# Help id plants from Sulawesi



## joydiv (Mar 12, 2007)

Hi all
Please help me to id these 2 plants. Thanks. Both from lake Matano Sulawesi.

Plant 1










Plant 2


----------



## gooey (Dec 12, 2007)

1st plant i think is Najas graminea, a floating plant. 2nd one.. no idea except the leaves look like Marsilea hirsuta.


----------



## joydiv (Mar 12, 2007)

It is definitely not marsilea hirsuta as its a rosette type plant. Thanks for the 1st id.


----------



## HeyPK (Jan 23, 2004)

I also think plant #1 is a Najas species. Just a guess---plant #2 may be genus Eichornia.


----------



## joydiv (Mar 12, 2007)

Anyone esle?


----------



## davemonkey (Mar 29, 2008)

Read through this link about Eichornia species. http://www.thekrib.com/Plants/Plants/Eichhornia.html

It may just take some time growing it out and seeing how it matures before a positive ID can be made. Either way, it's a neat looking plant, and well worth keeping....until it grows into a giant squid and eats your aquarium. 

-Dave


----------



## joydiv (Mar 12, 2007)

I do not think that it is a Eichornia species. Not sure if I can do this, borrowed this picture from Mimbon on their exploration of Sulawesi. The circled plant growing amonst the Eriocaulon is the plant that I have. 

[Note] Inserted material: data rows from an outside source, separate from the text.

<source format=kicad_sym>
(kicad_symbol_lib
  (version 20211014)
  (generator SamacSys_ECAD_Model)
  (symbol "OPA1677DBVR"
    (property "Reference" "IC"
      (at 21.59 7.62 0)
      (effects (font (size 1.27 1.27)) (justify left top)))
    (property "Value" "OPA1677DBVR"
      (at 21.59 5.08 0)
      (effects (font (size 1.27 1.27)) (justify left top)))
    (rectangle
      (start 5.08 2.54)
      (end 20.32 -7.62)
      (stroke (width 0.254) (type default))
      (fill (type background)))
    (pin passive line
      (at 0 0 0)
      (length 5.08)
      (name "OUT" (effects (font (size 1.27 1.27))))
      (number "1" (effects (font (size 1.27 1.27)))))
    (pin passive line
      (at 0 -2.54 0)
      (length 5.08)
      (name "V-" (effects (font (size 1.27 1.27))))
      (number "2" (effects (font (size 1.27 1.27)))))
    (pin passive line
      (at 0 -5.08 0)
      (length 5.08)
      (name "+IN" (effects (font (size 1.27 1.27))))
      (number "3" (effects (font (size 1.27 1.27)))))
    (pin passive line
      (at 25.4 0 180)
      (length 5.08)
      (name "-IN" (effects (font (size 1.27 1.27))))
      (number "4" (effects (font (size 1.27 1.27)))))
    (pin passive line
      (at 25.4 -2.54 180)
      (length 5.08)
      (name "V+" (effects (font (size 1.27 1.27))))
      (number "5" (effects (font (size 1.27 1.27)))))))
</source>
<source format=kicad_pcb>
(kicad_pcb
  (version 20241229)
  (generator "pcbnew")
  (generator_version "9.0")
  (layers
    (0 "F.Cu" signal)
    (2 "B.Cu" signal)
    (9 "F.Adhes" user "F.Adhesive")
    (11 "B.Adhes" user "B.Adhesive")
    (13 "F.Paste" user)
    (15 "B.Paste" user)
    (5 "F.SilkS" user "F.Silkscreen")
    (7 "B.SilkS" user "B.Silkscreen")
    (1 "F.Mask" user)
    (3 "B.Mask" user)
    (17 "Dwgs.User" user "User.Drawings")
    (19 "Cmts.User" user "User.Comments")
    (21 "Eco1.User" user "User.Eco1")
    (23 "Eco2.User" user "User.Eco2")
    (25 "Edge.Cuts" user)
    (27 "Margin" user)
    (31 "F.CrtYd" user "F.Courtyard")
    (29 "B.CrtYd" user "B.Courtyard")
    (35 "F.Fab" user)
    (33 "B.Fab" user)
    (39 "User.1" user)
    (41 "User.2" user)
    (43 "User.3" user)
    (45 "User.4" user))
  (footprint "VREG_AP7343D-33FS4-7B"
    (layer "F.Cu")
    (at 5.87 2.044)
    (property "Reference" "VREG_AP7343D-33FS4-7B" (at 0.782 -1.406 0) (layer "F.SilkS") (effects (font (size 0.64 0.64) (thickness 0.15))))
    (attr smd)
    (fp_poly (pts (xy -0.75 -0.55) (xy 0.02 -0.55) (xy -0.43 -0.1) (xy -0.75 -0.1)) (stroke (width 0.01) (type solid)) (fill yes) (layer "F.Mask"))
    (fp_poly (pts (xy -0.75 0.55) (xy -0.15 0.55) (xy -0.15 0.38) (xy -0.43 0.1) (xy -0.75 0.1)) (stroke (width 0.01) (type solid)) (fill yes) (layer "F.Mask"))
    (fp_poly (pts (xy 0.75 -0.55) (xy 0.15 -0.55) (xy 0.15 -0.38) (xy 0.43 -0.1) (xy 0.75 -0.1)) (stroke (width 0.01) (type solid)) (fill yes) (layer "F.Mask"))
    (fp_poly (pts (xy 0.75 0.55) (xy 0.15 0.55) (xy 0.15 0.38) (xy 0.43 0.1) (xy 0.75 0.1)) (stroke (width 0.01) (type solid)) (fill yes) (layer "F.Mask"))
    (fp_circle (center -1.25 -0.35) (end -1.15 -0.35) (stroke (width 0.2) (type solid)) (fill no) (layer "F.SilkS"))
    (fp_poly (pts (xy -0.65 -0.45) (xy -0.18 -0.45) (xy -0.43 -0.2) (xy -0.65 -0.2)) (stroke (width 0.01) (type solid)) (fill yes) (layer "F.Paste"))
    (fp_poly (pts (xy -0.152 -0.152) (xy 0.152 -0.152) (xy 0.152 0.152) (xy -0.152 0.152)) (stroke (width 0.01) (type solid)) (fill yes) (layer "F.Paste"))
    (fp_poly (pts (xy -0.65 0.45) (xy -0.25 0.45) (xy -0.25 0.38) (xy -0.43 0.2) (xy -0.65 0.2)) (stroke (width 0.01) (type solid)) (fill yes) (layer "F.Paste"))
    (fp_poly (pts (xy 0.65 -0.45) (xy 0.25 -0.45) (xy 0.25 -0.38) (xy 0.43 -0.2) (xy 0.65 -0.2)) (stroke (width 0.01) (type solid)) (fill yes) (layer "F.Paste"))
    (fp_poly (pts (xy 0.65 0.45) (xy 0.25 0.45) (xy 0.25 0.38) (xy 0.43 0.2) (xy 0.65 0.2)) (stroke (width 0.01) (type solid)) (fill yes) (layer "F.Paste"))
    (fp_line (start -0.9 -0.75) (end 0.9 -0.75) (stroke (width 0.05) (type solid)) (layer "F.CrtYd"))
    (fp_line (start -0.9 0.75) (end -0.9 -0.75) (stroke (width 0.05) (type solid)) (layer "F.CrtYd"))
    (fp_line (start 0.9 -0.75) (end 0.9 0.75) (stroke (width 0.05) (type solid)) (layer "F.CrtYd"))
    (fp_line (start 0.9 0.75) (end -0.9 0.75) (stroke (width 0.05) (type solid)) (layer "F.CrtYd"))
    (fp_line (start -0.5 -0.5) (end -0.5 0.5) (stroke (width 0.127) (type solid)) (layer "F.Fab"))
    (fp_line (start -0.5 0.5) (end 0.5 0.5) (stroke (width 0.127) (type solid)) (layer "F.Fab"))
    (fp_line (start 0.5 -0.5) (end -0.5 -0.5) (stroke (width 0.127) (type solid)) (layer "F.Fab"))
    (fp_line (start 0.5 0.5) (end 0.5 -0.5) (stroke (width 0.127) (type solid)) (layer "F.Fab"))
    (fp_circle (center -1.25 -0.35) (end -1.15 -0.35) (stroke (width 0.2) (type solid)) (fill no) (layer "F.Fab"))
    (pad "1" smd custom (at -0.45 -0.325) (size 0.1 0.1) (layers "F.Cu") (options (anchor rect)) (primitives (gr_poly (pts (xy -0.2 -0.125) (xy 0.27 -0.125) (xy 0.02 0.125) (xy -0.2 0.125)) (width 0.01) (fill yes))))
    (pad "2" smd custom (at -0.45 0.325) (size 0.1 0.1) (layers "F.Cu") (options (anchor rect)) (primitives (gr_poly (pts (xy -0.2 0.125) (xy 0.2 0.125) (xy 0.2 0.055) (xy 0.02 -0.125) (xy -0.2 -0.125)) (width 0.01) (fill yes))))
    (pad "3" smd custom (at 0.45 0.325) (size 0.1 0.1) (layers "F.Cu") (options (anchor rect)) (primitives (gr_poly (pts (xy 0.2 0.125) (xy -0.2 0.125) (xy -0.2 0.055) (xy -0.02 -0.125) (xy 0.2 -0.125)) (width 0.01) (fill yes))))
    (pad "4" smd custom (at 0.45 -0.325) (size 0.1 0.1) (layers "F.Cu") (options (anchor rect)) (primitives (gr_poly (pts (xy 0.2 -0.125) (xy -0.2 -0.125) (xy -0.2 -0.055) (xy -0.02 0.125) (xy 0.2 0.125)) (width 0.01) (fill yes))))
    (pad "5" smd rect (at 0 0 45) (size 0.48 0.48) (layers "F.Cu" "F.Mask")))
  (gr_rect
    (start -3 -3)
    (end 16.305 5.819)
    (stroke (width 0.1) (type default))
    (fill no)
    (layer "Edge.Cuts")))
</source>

Anyone? Able to place within a family, will be of great help.


----------



## gibmaker (Jan 3, 2007)

OMG I want to go diving there!


----------



## gibmaker (Jan 3, 2007)

Not trying to hijack your thread, but is there a site on the mimbon sulawesi exploration in english?


----------



## joydiv (Mar 12, 2007)

You can use a web translator I Guess.


----------